Stored data
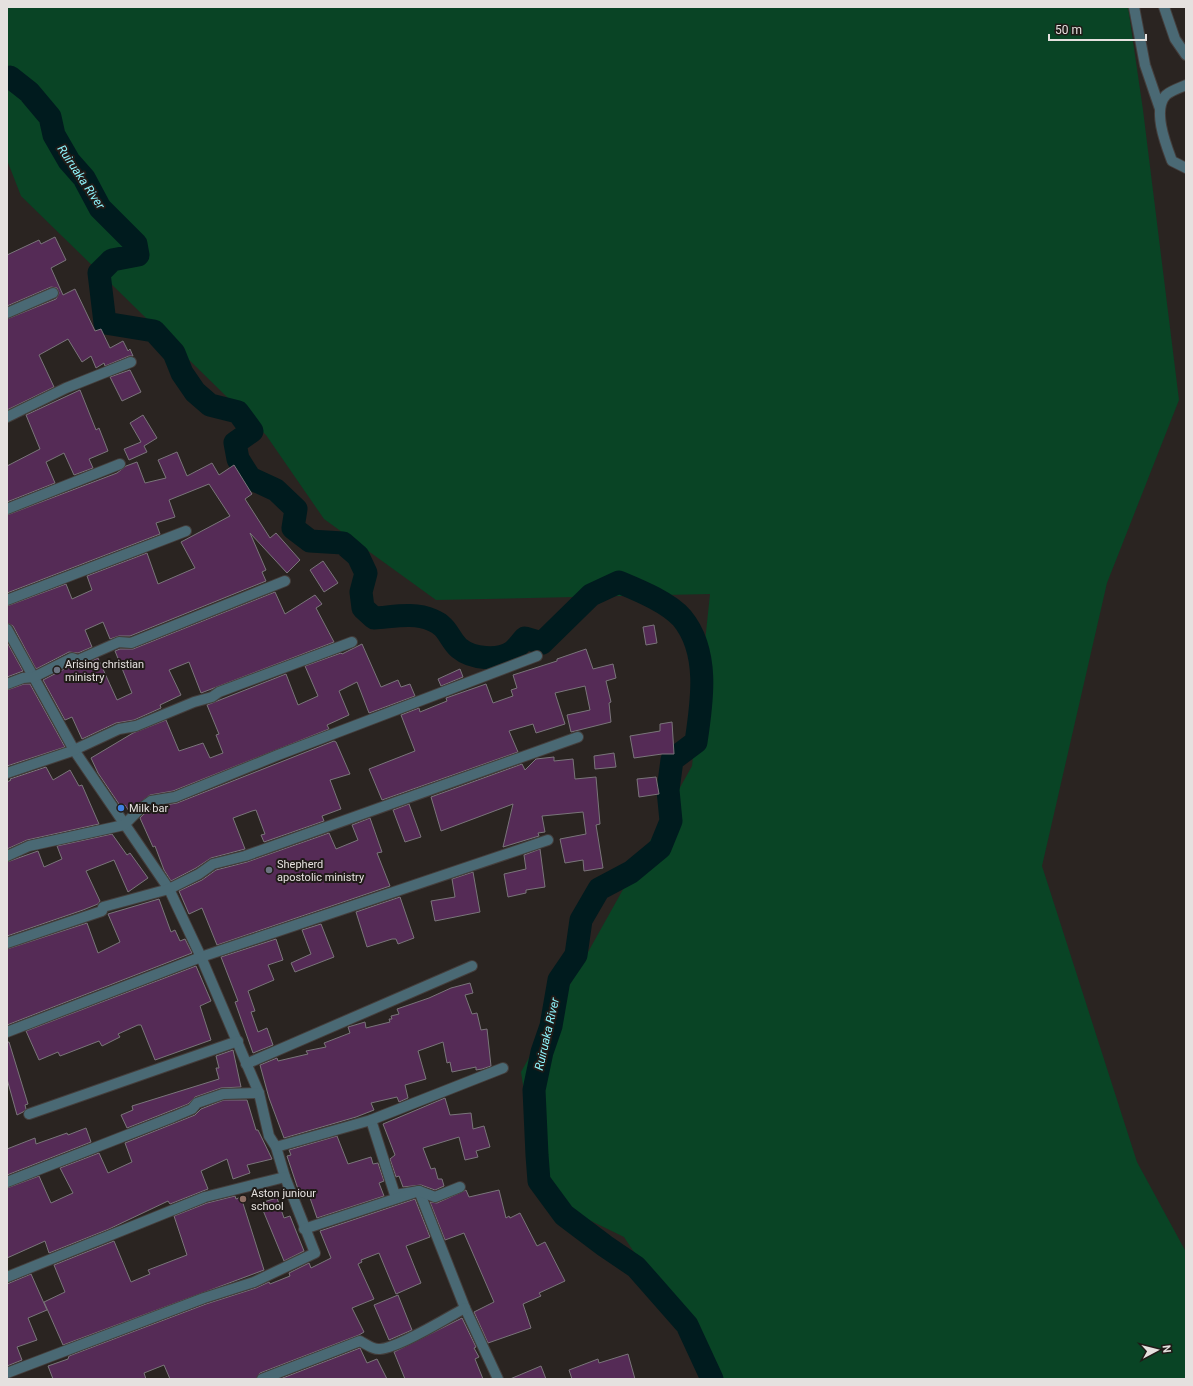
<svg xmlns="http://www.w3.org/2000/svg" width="1193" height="1386" font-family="Roboto,sans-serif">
<rect width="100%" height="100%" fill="#2a2421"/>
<path fill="#094425" d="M7,7h1121l15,103 36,290 -72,183 -65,283 95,296 49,90v127h-468l-94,-142 -84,-41 -19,-124 171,-306 18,-172 -274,6 -112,-81 -58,-84 -245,-239 -14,-36z"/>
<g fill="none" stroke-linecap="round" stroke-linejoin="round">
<path stroke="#001b1e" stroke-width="23" d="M7,78l3,-1 19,15 21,25 4,18 15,26 15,17 16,30 36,36 2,11 -26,5 -13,13 6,50 49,8 20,22 8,20 13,19 15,13 28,7 14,19 -17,12 3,16 12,19 26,12 20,19 -3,19 17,13 33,2 15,13 8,17 -5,19 2,16 11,10c19,-1 40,-6 58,2 16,6 17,19 27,28 13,11 39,13 53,4 5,-4 9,-10 13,-14l17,5 49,-48 28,-13c19,8 49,20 63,36 28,34 20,84 14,124l-24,18 -4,30 3,31 -11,27 -29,24 -32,17 -18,31 -5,35 -17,25 -8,46 -9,26 -8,38 3,65 2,26 25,34 41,31 31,21 51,58 25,54"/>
</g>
<g fill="#552b56" stroke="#7a757a">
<path d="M55,237l11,23 -15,8 12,27 12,-6 20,42 6,-2 9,19 13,-7 5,10 2,-2 3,7h-4l-24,10 -1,-3 -8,5 -5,-12 -9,6 -14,-23 -29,16 15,32 -47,23v-91l49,-20 3,-6 -2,-5 -6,-1 -44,19v-51l32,-15 2,4z"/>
<path d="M130,370l11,22 -19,9 -12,-24z"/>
<path d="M80,390l16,40 3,-2 9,23 -19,8 4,9 -19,7 -10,-22 -18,9 9,21 -48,19v-36l33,-17 -14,-34z"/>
<path d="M143,415l14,23 -13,8 3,6 -18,8 -5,-11 17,-7 -11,-19z"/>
<path d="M177,452l10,24 25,-13 7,12 15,-10 18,29 -7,5 25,39 6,-5 24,27 -13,13 -37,-40 16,37 -4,2 4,9 -136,55h-11l-9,3 -7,-17 -18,8 7,17 -14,6 -9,-1 -33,17 -23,-43 -6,-3v-17l59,-22 6,15 20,-9 -5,-14 60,-23 11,31 37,-16 -14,-26 49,-26 -21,-32 -40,16 6,17 -19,6 4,11 -153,59v-78l110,-42 9,-7 11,-4 8,21 21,-5 -8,-18z"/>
<path d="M323,561l15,22 -14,9 -14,-22z"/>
<path d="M275,592l10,22 30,-19 7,9 -6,4 18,34 -133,51 -12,-31 -20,8 12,25 -21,10 1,3 -27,12 -18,3 -34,16 -10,-22 -7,3 -22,-40 29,-15 9,1 17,-8 19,42 15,-7 -17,-42 5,-2h13z"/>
<path d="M654,625l3,18 -11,2 -3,-18z"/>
<path d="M7,642l16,29 -16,6z"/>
<path d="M362,644l19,43 17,-7 3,7 9,-3 5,12 -46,17 -12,-31 -18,9 10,24 -22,10 2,4 -156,62 -23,4 -21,16 -4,-6 -4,2 -23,-34 -7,-15 42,-25 33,-13 13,31 24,-8 7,15 13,-5 -7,-18 3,-1 -12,-29 79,-31 12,31 20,-9 -13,-30 36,-13 1,1z"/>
<path d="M586,649l7,20 20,-5 3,14 -10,3 5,21 -2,1 2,19 -40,10 -4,-17 23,-5 -5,-24 -30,7 10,31 -29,9 -3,-9 -24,7 9,21 -136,48 -13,-31 46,-18 -14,-36 18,-7 1,4 27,-11 -1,-3 40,-14 7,19 20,-7 -2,-6 6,-2 -4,-13 44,-14v-2z"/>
<path d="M460,669l3,8 -22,9 -3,-7z"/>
<path d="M24,684h6l35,63 -58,19v-76z"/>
<path d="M672,722l2,32h-12l-28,4 -4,-22 30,-5v-7z"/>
<path d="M334,741l2,1 14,32 -20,6 11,29 -19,7 2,5 -60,21 -3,-7 4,-1 -9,-24 -4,1 -19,7 12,31 -34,9 -15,10 -25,13 -7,-11 -9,-24 -2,1 -13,-29 4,-4 10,-7 23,-4z"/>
<path d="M614,753l2,14 -21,2 -1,-13z"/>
<path d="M554,757v4l19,-2 2,20 21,-2 4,47 -4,1 7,43 -19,3 -1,-11 -18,3 -5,-24 26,-5 -3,-22 -41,4 3,16 -7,1 1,3 -36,11 10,-43 -72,27 -10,-34 91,-33 3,6 11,-11z"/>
<path d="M46,767l7,13 17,-10 9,16 3,-1 17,39 -72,16 -20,9v-67l4,-2 -1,-1z"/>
<path d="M656,777l3,17 -20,3 -2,-18z"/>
<path d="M409,804l12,33 -16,5 -12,-32z"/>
<path d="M370,818l12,34 -5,1 13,33 -173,59 -15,-37 -13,6 -10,-23 23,-11 14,-10 31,-8 82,-29 7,16 22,-9 -6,-15z"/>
<path d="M112,834l15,21 3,-2 18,25 -20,14 -14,-32 -28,11 14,30 -2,3 -15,6 -76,26v-74l31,-11 6,16 18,-8 -5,-13z"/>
<path d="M540,849l5,38 -19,3v3l-18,4 -4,-23 22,-5 -2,-14z"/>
<path d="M473,872l7,40 -45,9 -4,-20 24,-4 -3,-18z"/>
<path d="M400,897l14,41 -16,6 -2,-5h-4l-25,8 -11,-35z"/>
<path d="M159,899l12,33 4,-2 5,11 5,-2 7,14 -185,72v-76l80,-26 11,30 22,-11 -12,-28z"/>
<path d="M321,924l13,33 -39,15 -4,-9 20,-9 -9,-24z"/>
<path d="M276,939l7,21 -15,5 6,15 -26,11 7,20 -4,1 7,20 9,-4 6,17 -20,8 -18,-51 3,-1 -17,-44z"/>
<path d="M196,966l15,35 -11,5 11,34 -56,20 -14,-35h-3l-20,9 2,3 -18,9 -3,-5 -39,15 -2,-4 -19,8 -13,-29z"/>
<path d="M470,983l3,10 -8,2 7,19 5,-1 4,17 6,-1 4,37 -9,3 -6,1v-3l-24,5 -2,-10 -3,1 -4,-21 -25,9 8,28 -21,6 3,13 -9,4 -2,-5 -26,6 3,7 -18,7 -72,21 -15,-40 -9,-33 17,-7 1,3 30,-7 -2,-3 20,-4 -2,-4 26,-10 -2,-6 17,-5 1,6 24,-6 -1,-3h3l-1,-3 8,-2 -2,-5 32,-11 22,-10z"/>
<path d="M7,1042h2l19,62 -3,1 1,4 -3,3 -6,3 -10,-36z"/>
<path d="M233,1050l8,37 -20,1 -26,9 -7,7 -61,24 -6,-13 12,-5 -1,-4 87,-27 -3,-11h3l-3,-12z"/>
<path d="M445,1098l5,17 21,-2 2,16 11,-3 6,21 -14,4 2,6 -13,3 -6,-23 -36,11 8,21 4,-1 3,11h4l2,7 -9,4 -14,-5 -18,2 -4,-11 -3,1 -6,-18 5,-4 -12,-31z"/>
<path d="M224,1100h23l9,30h2l14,29 -25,6 3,8 -17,6 -6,-20 -26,12 7,18 -38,15 -2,-3 -59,28 -60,24 -4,-12 -38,17v-70l32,-12 12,27 22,-10 -13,-25 39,-15 9,20 24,-11 -7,-19 70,-28 6,-6z"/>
<path d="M86,1128l5,14 -84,33v-26l28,-11 1,6 31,-11 1,2z"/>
<path d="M337,1136l11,28 23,-7 2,7 5,-1 6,18 -5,2 5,13 -67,22 -8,-23 -8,3 -14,-42 4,-1 -2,-5z"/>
<path d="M466,1190l3,7 30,-7 7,28 3,-2 1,2 10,-5 17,33 8,-4 20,39 -26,12 2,3 -18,8 8,24 -43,15 -14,-31 20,-10 -30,-69 -19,7 -15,-38 7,1z"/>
<path d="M235,1196l1,3 5,-2 23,73 -201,75 -19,-43 21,-10 -11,-27 60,-24 17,41 19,-8 -2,-4 39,-15 -13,-39 33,-13z"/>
<path d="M277,1198l7,20 6,-2 14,35 -20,10 -24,-58z"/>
<path d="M415,1199l15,38 -24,9 15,37 -25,11 -17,-41 -18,7 1,2 -4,2 16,35 -22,9 12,24 -5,3 -99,38 -4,6h-86l-6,-14 -20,8 2,6h-93l-5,-13 20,-7 1,-3 137,-52 50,-16 13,-6 1,2 20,-8 -1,-3 20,-10 2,5 20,-10 -11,-27z"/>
<path d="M31,1274l16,36 -19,8 9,22 -20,7 5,13 -15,6v-82z"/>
<path d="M398,1295l14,35 -23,10 -15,-35z"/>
<path d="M462,1318l14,29 -2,1 5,9 -4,2 8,20h-78l-11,-27z"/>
<path d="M360,1348l7,15 10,-4 10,20h-107z"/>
<path d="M628,1354l7,25h-63l-3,-9 29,-11 1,4z"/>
<path d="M541,1366l5,13h-36z"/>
</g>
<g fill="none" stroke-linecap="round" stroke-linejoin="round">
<defs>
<g id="street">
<path d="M1134,7l11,58 15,44"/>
<path d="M1164,7l11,32 11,16"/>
<path d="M1186,85c-6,3 -14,5 -20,10 -14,15 0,50 6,66l14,7"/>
<path d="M7,313l46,-20"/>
<path d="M7,417l59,-29 65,-26"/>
<path d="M7,509l113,-45"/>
<path d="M7,600l179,-69"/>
<path d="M7,629l67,121 95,139 32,68 58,136 10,43 7,11 9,30 30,76 -61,29 -50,16 -197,75"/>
<path d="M7,684l16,-6 11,-1 38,-19 6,2 41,-18 12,1 154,-62"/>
<path d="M74,750l45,-21 17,-3 58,-24 18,-5 7,-5 133,-50"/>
<path d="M7,773l68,-23"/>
<path d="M7,856l22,-10 95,-21 16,-16 11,-8 24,-4 103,-42 259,-99"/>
<path d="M7,943l95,-32 1,-4 66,-18 30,-15 14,-10 32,-8 333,-119"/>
<path d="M7,1032l194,-75 347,-117"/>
<path d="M246,1064l226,-98"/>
<path d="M29,1114l209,-73"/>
<path d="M371,1120l24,75 24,-4 46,117 33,71"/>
<path d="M276,1147l95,-27 132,-52"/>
<path d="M7,1182l166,-65 19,-8 5,-6 26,-9 36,-1"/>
<path d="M304,1229l115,-38 16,6 25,-10"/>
<path d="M7,1277l198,-80 80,-20"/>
<path d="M262,1379l98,-38c6,3 13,9 20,8 18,-1 67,-31 85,-41"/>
</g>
</defs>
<use href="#street" stroke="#443e3c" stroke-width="12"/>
<use href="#street" stroke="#4a6974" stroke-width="10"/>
</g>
<g fill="#6b7280" stroke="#201b18" stroke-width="1.5">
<circle cx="57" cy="670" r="4"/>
<circle cx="269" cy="870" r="4"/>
</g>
<circle fill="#3f7fe0" stroke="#201b18" stroke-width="1.5" cx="121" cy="808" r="4"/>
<circle fill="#8d6e63" stroke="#201b18" stroke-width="1.5" cx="243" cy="1199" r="4"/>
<g text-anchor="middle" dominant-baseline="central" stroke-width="4" stroke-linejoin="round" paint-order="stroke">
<g font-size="11" fill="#e5e1df" stroke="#201b18" text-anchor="start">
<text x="65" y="664">Arising christian<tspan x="65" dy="13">ministry</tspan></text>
<text x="129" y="808">Milk bar</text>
<text x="277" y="864">Shepherd<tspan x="277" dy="13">apostolic ministry</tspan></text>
<text x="251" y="1193">Aston juniour<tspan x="251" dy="13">school</tspan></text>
</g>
<g font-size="12" font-style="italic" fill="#8ef3fb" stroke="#201b18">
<text transform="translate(81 177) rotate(56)">Ruiruaka River</text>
<text transform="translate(547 1034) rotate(-77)">Ruiruaka River</text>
</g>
</g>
<rect width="1193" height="1386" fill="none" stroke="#e5e1df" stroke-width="16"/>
<g transform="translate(1157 1350) rotate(83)" stroke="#201b18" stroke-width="3" paint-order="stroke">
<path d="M0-3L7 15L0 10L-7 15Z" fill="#e5e1df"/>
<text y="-6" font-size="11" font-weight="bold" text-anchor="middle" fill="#e5e1df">N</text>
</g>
<path d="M1049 34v6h97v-6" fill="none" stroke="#e5e1df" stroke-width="2"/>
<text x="1055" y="34" font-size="12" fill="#e5e1df" stroke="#201b18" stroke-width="3" paint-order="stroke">50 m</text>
</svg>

> Exercise
For each line above that contains the word "anchor", copy that line.

> Result
<g text-anchor="middle" dominant-baseline="central" stroke-width="4" stroke-linejoin="round" paint-order="stroke">
<g font-size="11" fill="#e5e1df" stroke="#201b18" text-anchor="start">
<text y="-6" font-size="11" font-weight="bold" text-anchor="middle" fill="#e5e1df">N</text>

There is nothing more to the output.